Quant à ces nombreux supports vidéo, la question se pose de savoir si Michaux et ses collègues les ont regardé à l’époque de leur saisie. En effet, le carnet de travail rédigé par l’ex-gendarme renseigne qu’une heure après le début de la perquisition, il avise un substitut de Charleroi de la présence de «nombreuses cassettes» dans la maison de Dutroux et que ce magistrat réagit en ordonnant la rédaction d’un «procès verbal initial». Un PV initial ? Ce type de document est rédigé par un policier quant il vient découvrir une nouvelle infraction. Comment découvre-t-on un délit au départ de cassettes vidéo ? Je crois pouvoir affirmer que c’est en les regardant!
Donc, la question a été posée à M. Michaux : avez-vous regardé des cassettes sur place ? A moins que certains de vos collègues l’aient fait ? Réponse du témoin : «Non. Chez Dutroux, la télévision ne fonctionnait pas. Ensuite, à la gendarmerie, un collègue a voulu commencer à visionner mais l’adjudant Leblanc (ndlr : chef de service à la BSR de Charleroi) nous a interdit de le faire». Dont acte. La gendarmerie amasse des informations sur le suspect principal de l’enlèvement de Julie et Melissa pendant plusieurs mois et lorsque les enquêteurs saisissent des cassettes… on leur dit de ne pas les regarder.
On soulignera tout de même que les déclarations de René Michaux sur cette question du visionnage des cassettes n’ont pas toujours été «constantes». Le 2 mars 1986, il déclarait à la commission d’enquête : «Quand nous sommes rentrés (à la gendarmerie) avec ses cassettes nous en avons visionné quelques unes avec notre unique appareil». Hier, le serrurier Alain Lejeune - qui était présent sur les lieux de la perquisition- a apporté un élément supplémentaire : «J’ai constaté que deux gendarmes qui visionnait des cassettes sur la télé de Dutroux». Ah bon, finalement la télé fonctionnait ? Qu’ont-ils vu alors ? De quoi rédiger un procès-verbal initial ? On n’en saura pas plus.
De même que sur le mystère des «voix d’enfants» entendues par Michaux dans la cave. Désormais, le policier parle de «chuchotis»… Mais là encore, le serrurier contredit : «il s’agissait des voix de deux petites filles.
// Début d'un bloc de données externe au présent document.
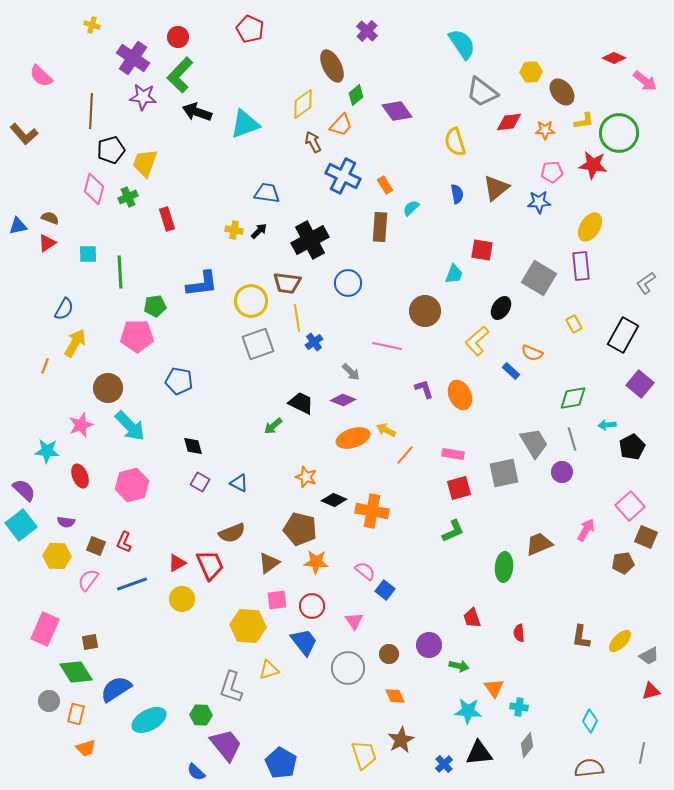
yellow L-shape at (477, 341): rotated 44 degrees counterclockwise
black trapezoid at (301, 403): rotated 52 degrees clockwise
On les entendait distinctement. C’était très proche». Et de conclure sur cette phrase lourde de sens : «Je ne savais pas qu’on cherchait des enfants lors de cette perquisition. Elle avait l’air banale. Comme s’il s’agissait d’une affaire de vol. Rien de plus. Si l’on cherchait des enfants qui pouvaient se trouver dans une cache, alors je ne puis comprendre que l’on ait pu sortir aussi vite de cet immeuble après avoir entendu ces voix.»